* **本文**
- - - -

「幸せな人は長生きする」と聞くと、なんとなく納得できるようで、科学的な根拠を示されないと信じにくいかもしれません。しかし、実際に幸福感と健康寿命の関係を示す研究は数多くあり、世界中の専門家がこのテーマに注目しています。では、なぜ「幸せを感じること」が健康寿命を延ばすのでしょうか?

1. 幸福感が健康に与える影響とは?

幸福感とは、「自分の人生に満足している」「日々の生活に喜びを感じる」など、ポジティブな感情の総称です。この幸福感が健康寿命に影響を与える理由には、大きく分けて以下の4つの要因が関係しているとの事です。

ストレスの軽減
幸福感が高い人は、ストレスを感じにくく、ストレスホルモン(コルチゾール)の分泌が抑えられます。ストレスが慢性化すると、血圧の上昇や免疫機能の低下を引き起こし、生活習慣病のリスクが高まります。しかし、ポジティブな感情を持つことで自律神経のバランスが整い、健康を維持しやすくなります。

- - - -

* **抽出データ項目**
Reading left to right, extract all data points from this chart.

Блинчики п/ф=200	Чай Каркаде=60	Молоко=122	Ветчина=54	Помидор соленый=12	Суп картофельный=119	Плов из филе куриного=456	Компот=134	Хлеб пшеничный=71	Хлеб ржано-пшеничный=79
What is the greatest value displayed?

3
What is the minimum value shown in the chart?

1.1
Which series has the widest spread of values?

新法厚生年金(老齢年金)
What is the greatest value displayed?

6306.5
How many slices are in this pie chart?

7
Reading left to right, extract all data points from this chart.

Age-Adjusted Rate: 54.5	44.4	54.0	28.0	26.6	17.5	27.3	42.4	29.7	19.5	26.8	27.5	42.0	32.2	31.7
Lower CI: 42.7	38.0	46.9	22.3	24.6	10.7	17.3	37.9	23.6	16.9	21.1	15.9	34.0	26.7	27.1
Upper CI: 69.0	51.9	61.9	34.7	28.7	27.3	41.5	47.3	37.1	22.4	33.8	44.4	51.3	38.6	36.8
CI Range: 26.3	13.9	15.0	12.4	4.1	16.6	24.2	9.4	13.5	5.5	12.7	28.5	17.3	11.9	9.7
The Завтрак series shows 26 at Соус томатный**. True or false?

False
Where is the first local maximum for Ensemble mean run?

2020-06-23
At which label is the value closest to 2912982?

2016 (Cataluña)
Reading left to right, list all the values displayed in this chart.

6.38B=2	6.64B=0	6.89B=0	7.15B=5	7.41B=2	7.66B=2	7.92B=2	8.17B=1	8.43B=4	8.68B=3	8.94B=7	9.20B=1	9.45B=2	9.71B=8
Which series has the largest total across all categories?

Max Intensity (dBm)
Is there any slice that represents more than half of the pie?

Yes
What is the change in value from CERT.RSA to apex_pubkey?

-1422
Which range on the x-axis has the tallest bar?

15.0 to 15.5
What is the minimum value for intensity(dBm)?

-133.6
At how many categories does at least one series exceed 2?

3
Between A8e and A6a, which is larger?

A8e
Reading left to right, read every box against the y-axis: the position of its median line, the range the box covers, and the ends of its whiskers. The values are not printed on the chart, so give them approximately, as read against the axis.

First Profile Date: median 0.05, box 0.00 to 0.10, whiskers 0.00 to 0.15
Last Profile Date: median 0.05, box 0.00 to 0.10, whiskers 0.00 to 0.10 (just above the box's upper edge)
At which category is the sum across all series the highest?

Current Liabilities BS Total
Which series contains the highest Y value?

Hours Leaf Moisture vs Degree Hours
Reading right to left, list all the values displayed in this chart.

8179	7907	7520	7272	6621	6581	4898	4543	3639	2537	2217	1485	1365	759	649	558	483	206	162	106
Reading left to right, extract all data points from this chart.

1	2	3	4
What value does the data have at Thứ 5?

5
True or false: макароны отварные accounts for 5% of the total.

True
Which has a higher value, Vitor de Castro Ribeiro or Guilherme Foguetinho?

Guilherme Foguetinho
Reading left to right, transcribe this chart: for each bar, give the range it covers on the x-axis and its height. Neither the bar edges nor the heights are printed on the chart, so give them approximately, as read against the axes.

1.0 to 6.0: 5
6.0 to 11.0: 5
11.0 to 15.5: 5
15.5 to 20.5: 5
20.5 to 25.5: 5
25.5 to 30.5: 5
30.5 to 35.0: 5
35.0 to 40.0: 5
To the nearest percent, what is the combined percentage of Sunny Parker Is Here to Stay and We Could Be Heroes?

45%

- - - -

* **課題の指示**
幸福感と健康寿命についての本文を、最後の文の直後から書き継いでください。

* **この課題の解答**
免疫力の向上
幸福感が高い人ほど、免疫力が強いことが研究で明らかになっています。例えば、ポジティブな気持ちを持っている人は、風邪やインフルエンザにかかるリスクが低く、病気になっても回復が早い傾向があります。これは、免疫細胞が活発に働くためと考えられています。

健康的な生活習慣
幸福感が高い人ほど、運動やバランスの良い食生活を積極的に取り入れる傾向があります。逆に、不満やストレスを抱えている人は、暴飲暴食や運動不足に陥りやすく、それが生活習慣病につながるリスクがあります。

社会的つながりの維持
幸福感を感じやすい人は、周囲との良好な人間関係を築くことができ、孤立しにくいという特徴があります。社会とのつながりがあることで、精神的な安定が保たれ、認知症やうつ病のリスクを低下させる効果も期待できます。

2. 幸福感と健康寿命を結びつける研究結果

実際に幸福感と健康寿命の関係を示す研究がいくつも存在します。

英国の長期追跡研究(ELSA)
イギリスで行われた「English Longitudinal Study of Ageing (ELSA)」の調査では、幸福感が高い人は死亡リスクが35%低いことが分かりました。また、心血管疾患の発症率が低く、身体機能の低下が遅い傾向も示されています。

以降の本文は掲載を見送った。